A partir de 1923 frequenta a escola primária da vizinha freguesia de Monsul, depois de ter aprendido as primeiras letras com a mãe através da Cartilha de João de Deus. Em 1927, passa a estudar em Guimarães, onde frequenta o Liceu Martins Sarmento e, a partir de 1930, matricula-se e muda-se para o Liceu Sá de Miranda, em Braga.
Porém, o futuro do jovem, descendente de uma família com pergaminhos e enormes propriedades agrícolas, mas sem grandes dinheiros, não se adivinhava fácil e, apesar da «oposição do coração materno» (Celestino era filho único...) em 1939 parte para o Brasil onde, na cidade do Rio de Janeiro, começa a trabalhar como funcionário do “Banco Irmãos Guimarães”. Anos mais tarde e depois de muitos sacrifícios e canseiras, Celestino ascende ao cargo de director, transferindo-se para a Bahia, onde vai chefiar a filial daquela cidade.
Ali se casa com D. Cândida Rosa Leal, descendente de uma família tradicional baiana, união da qual nascem as suas três filhas: Virgínia Maria, Maria da Luz e Maria do Carmo, que tem também um percurso no campo das letras. Entretanto, é destacado para dirigir a sucursal de Recife, voltando depois à sede, no Rio de Janeiro.
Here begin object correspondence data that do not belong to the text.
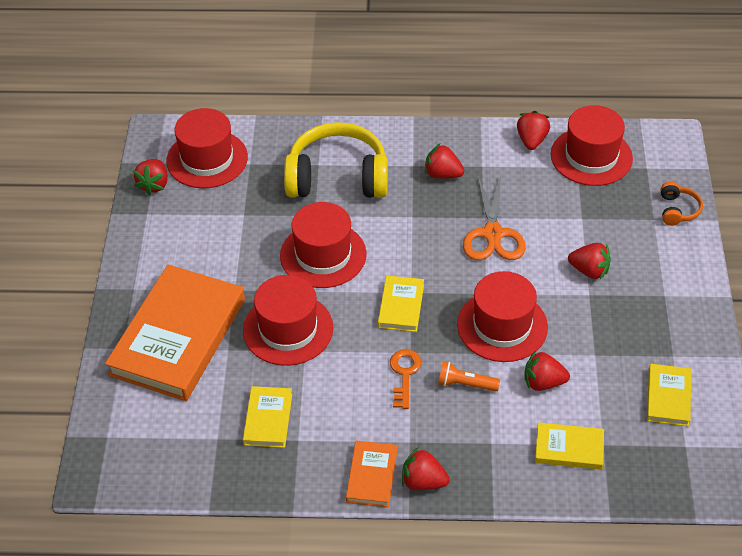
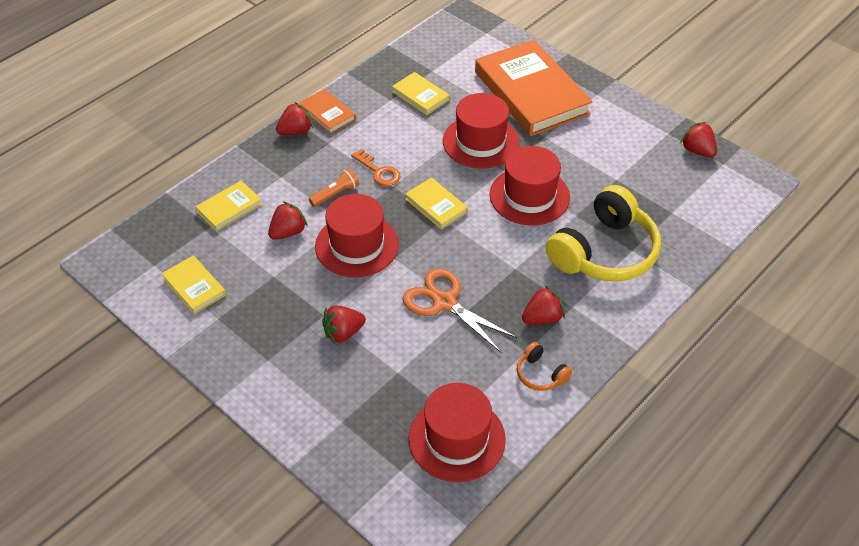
camera: 130 degrees right, 0 degrees up
red hat [166,108,248,188] -> none
red strawberry [517,111,550,150] -> none
orange headphones [661,181,703,226] -> orange headphones moved to [517,342,572,391]

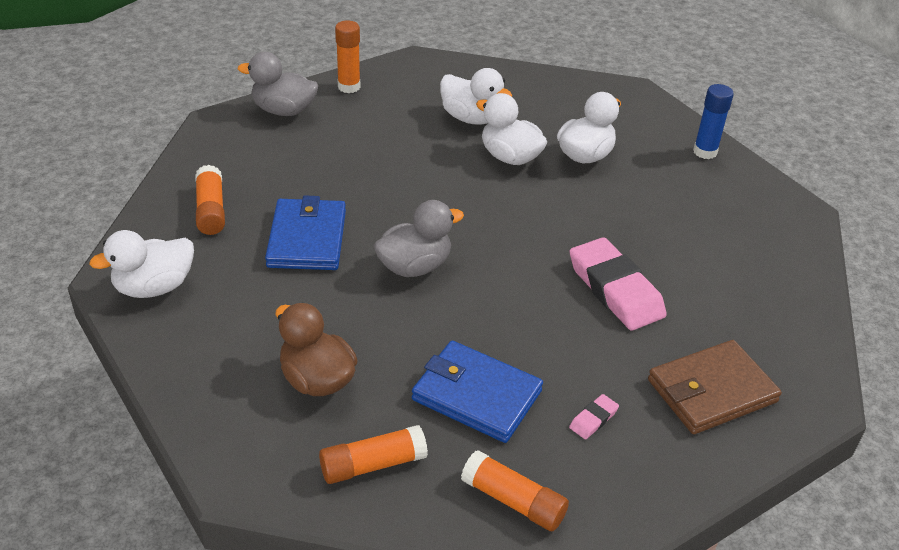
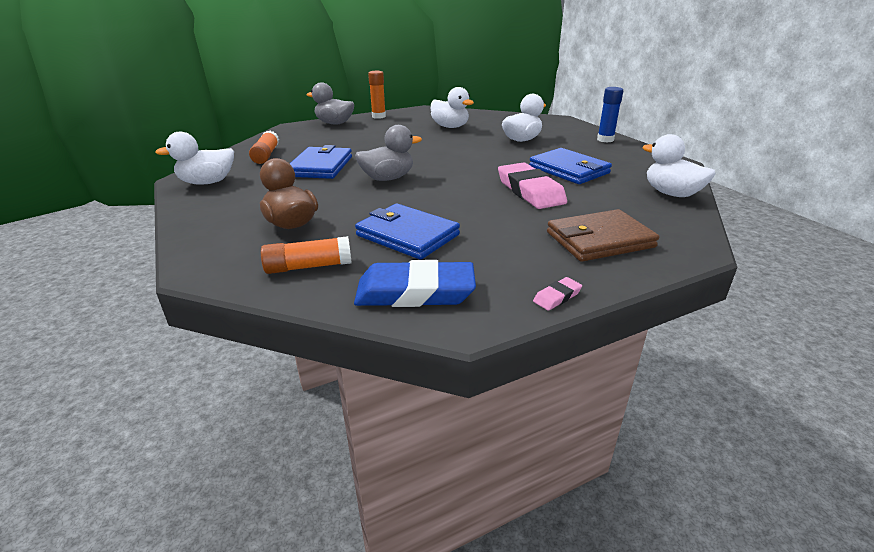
camera: 10 degrees right, 10 degrees down
orange glue stick [461,450,569,531] -> blue eraser [354,260,476,307]
white duck [476,93,547,165] -> white duck moved to [642,134,716,197]
pink eraser [569,394,619,439] -> pink eraser moved to [533,277,582,311]
none -> blue wallet [529,148,612,184]

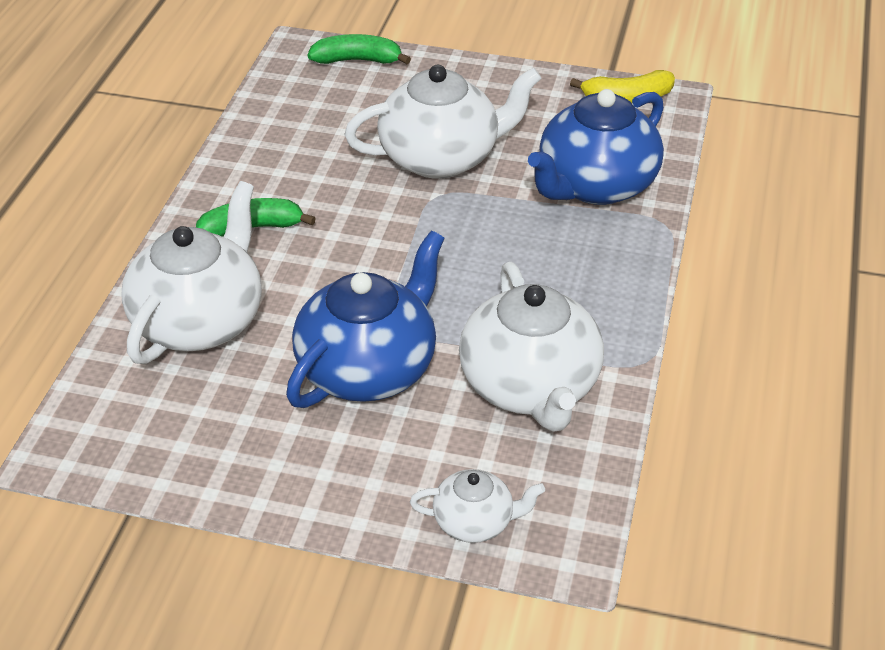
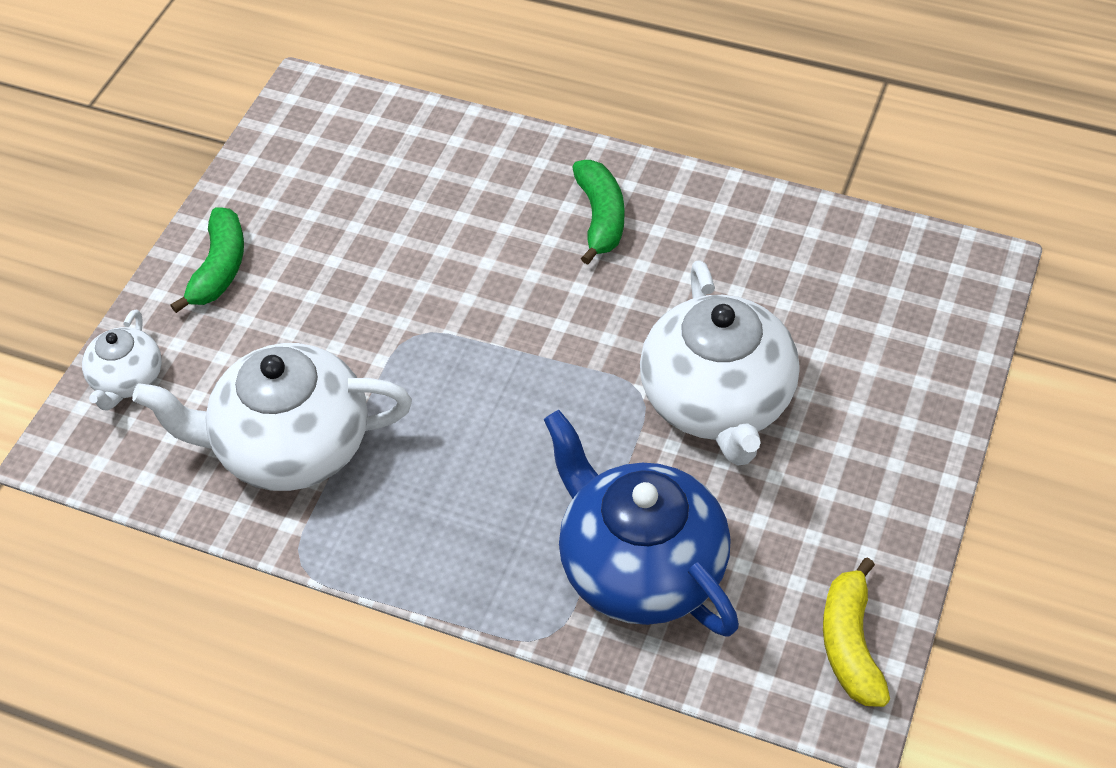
camera: 100 degrees right, 10 degrees up
white teapot [121,181,262,364] -> none
blue teapot [286,231,445,408] -> none
green banana [308,34,411,64] -> green banana moved to [170,207,244,313]

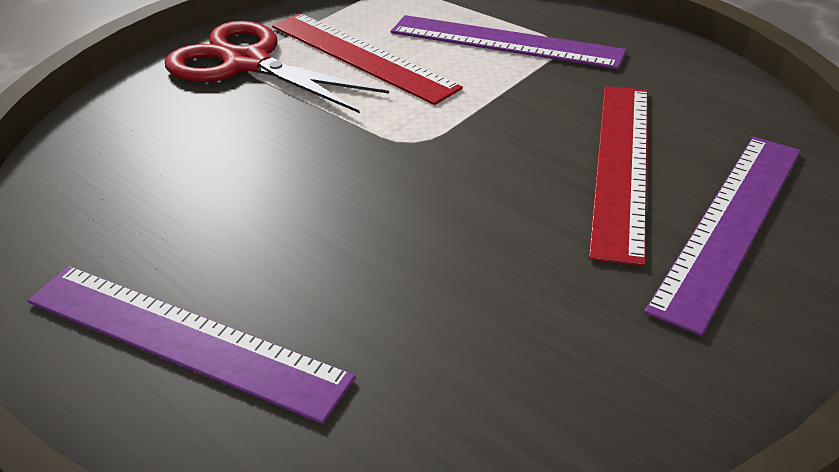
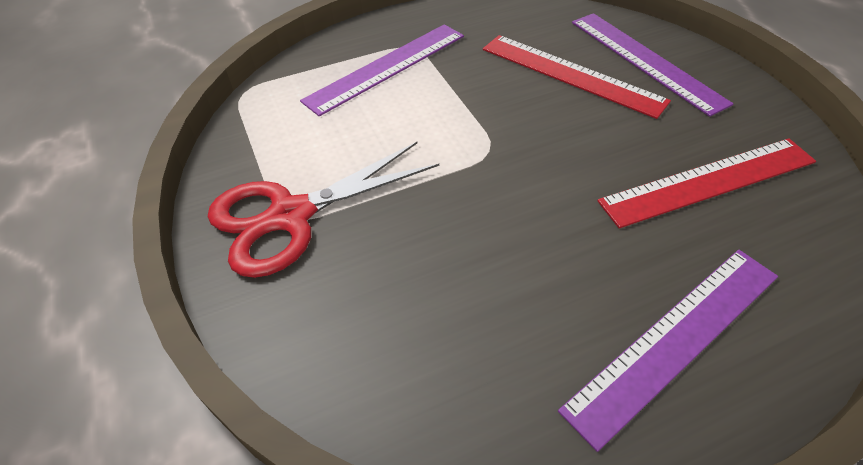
camera: 65 degrees left, 10 degrees up
red ruler [272,13,463,105] -> red ruler moved to [597,138,816,228]

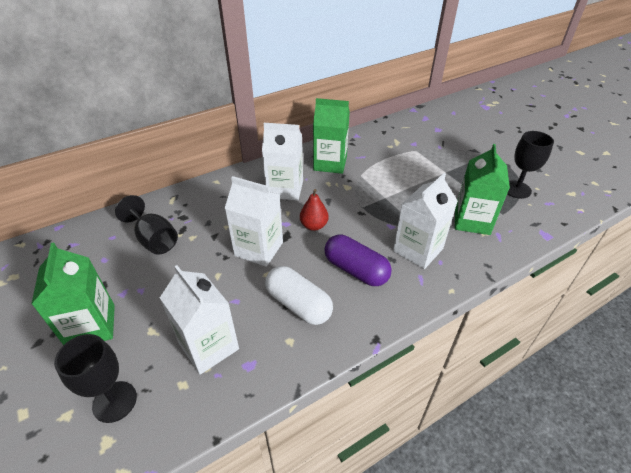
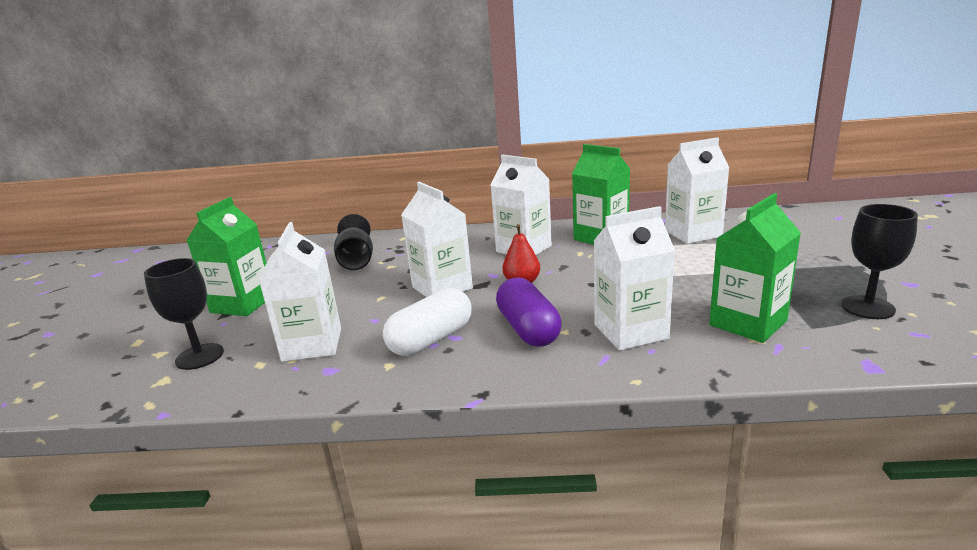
camera: 35 degrees right, 20 degrees down
white capsule [265,266,333,325] -> white capsule turned 60 degrees clockwise [383,288,472,356]
none -> white carton [665,137,729,244]

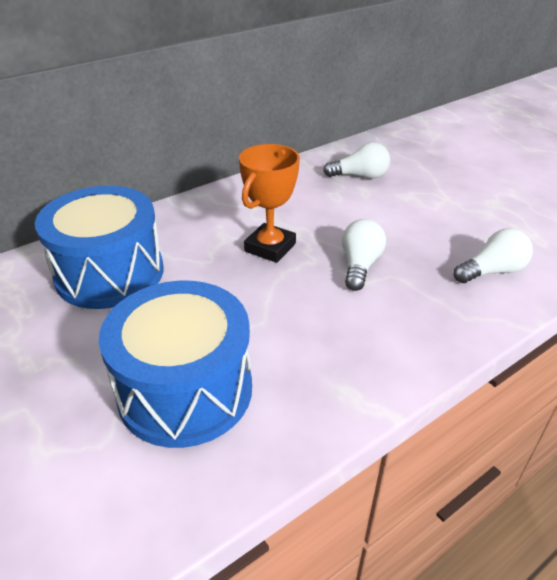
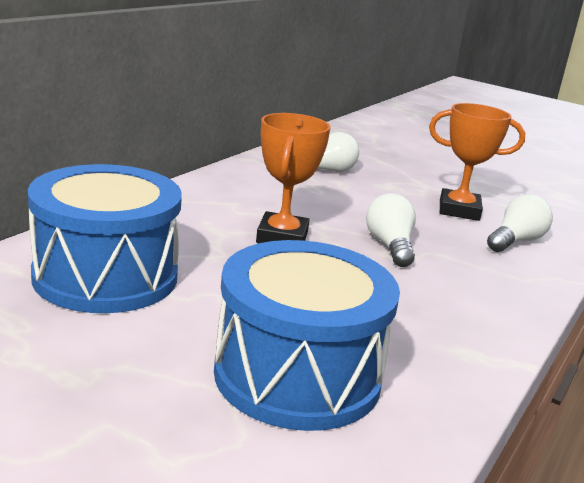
camera: 25 degrees left, 15 degrees down
none -> orange trophy [429,103,525,221]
Mas o seu futuro estava traçado para a cidade do Salvador da Bahia de Todos os Santos, onde voltaria meses depois para não mais se ausentar, a não ser, muito tempo depois, quando decidiu regressar definitivamente à sua terra natal.
Na Bahia, influenciado pelo mítico ambiente da antiga capital da província portuguesa do Brasil, António Celestino envolve-se na vida social e intelectual da cidade e faz amigos fraternais como Jorge Amado e Zélia Gattai, Vinícius de Morais, Carybé, Dorival Caymmi, Floriano Teixeira, Sonia Castro, Jorge Calmon, Mário Cravo, Raimundo de Oliveira, Carlos Bastos, José Calazans, Fernando Sabino, Ariovaldo Matos, Calazans Neto, Mário Cravo, Renato Martins, Arivaldo Boaventura, Mercedes Rosa, Pierre Verger, João Ubaldo Ribeiro ou o português Agostinho da Silva — que ali estava instalado como professor da Universidade Federal. Passa a escrever regularmente na «Tribuna da Bahia» crónicas sobre arte. Torna-se presidente do Museu de Arte Moderna da Bahia, do Hospital Português, do Instituto de Cegos, do Gabinete Português de Leitura, Conselheiro-Fundador do Instituto Brasileiro de Oftalmologia e Prevenção da Cegueira, Mesário da Ordem Terceira de S. Francisco, Curador da Fundação-Casa de Jorge Amado. A convite da direcção do jornal passa a ter espaço cativo no diário «A Tarde». Fruto das suas ligações a instituições culturais, encaminha para a Bahia grandes intelectuais portugueses de quem se torna amigo: Vitorino Nemésio, Gaspar Simões, Jorge de Sena, Fernando Namora, David Mourão-Ferreira, J. M. Santos Simões, Alçada Baptista... Pelas suas casas baiana e minhota passam grandes escritores, pintores, músicos como Gabriel García Márquez, Mário Vargas Llosa, Fernando Assis Pacheco, Júlio Pomar, Nuno Lima de Carvalho, José Hermano Saraiva, George Calmon, J. M. Santos Simões, Luís Forjaz Trigueiros, Narciso José, Luís Macedo Costa, Miguel Calmon, Cargaleiro, Dário Castro Alves, Rodolfo Teixeira, José Dias Humberto Castro Lima, Norberto Odebrechet, José Franco, Raimundo Perazzo, Thales Azevedo, Vivaldo Costa Lima, Reynaldo dos Santos, José Narciso, Neves e Sousa ou Frederico de Freitas.
Convidado para a direcção do Banco Económico da Bahia, introduziu no Brasil o financiamento bancário para a compra de obras de arte. Viúvo e algo cansado, retira-se da banca, em 1985, regressando a Portugal onde, na Velha Casa do Ribeiro, que entretanto adquiriu ao tio Padre José Carlos, passa a residir. Em férias, volta à Bahia várias vezes, onde vem a casar, em segundas núpcias, com a professora Maria da Conceição Oliveira. É personagem, entre outros, de vários romances de Jorge Amado.